##### THE DATA

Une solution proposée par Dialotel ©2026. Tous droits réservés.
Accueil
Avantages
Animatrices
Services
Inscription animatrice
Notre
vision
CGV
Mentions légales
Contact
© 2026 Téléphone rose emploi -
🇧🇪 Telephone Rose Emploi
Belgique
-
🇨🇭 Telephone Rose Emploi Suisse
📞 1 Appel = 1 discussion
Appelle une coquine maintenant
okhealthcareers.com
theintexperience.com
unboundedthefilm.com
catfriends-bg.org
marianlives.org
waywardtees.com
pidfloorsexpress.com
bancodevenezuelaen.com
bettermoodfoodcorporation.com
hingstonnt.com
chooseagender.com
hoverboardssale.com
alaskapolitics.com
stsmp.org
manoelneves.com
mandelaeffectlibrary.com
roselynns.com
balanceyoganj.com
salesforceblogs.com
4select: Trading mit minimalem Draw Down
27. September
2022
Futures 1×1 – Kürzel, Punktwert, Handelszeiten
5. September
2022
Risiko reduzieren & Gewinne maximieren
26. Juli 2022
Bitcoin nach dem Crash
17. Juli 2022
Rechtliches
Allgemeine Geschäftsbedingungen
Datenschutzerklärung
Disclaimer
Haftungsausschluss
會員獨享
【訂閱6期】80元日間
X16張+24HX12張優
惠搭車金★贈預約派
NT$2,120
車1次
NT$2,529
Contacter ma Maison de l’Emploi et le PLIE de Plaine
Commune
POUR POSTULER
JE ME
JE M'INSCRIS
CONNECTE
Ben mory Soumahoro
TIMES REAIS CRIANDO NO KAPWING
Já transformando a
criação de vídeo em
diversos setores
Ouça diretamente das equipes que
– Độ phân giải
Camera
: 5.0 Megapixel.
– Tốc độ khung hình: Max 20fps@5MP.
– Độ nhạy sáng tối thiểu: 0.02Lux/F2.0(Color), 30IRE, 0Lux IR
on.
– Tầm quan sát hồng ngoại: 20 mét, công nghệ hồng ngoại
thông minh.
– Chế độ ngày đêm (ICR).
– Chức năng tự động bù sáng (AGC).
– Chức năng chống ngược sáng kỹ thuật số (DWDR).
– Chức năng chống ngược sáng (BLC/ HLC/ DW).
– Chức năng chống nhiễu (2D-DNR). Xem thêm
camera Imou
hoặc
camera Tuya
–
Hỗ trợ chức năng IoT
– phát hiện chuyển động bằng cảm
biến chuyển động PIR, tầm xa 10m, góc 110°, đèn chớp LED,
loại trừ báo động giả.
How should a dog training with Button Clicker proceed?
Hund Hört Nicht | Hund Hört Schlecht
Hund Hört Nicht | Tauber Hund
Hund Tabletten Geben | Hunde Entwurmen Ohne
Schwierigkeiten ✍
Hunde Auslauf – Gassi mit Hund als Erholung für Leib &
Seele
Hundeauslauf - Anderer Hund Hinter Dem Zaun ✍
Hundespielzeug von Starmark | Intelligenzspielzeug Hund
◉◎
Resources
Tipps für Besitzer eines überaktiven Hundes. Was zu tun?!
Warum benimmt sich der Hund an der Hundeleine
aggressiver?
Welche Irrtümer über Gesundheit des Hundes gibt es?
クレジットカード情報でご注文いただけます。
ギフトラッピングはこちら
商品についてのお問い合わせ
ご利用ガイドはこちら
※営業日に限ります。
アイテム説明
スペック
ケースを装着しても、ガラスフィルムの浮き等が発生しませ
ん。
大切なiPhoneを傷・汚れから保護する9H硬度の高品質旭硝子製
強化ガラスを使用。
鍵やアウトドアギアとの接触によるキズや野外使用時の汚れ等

##########

All lines that contain the word "sáng" should be copied from the listing.

▶ **THE ANSWER**:
– Độ nhạy sáng tối thiểu: 0.02Lux/F2.0(Color), 30IRE, 0Lux IR
– Chức năng tự động bù sáng (AGC).
– Chức năng chống ngược sáng kỹ thuật số (DWDR).
– Chức năng chống ngược sáng (BLC/ HLC/ DW).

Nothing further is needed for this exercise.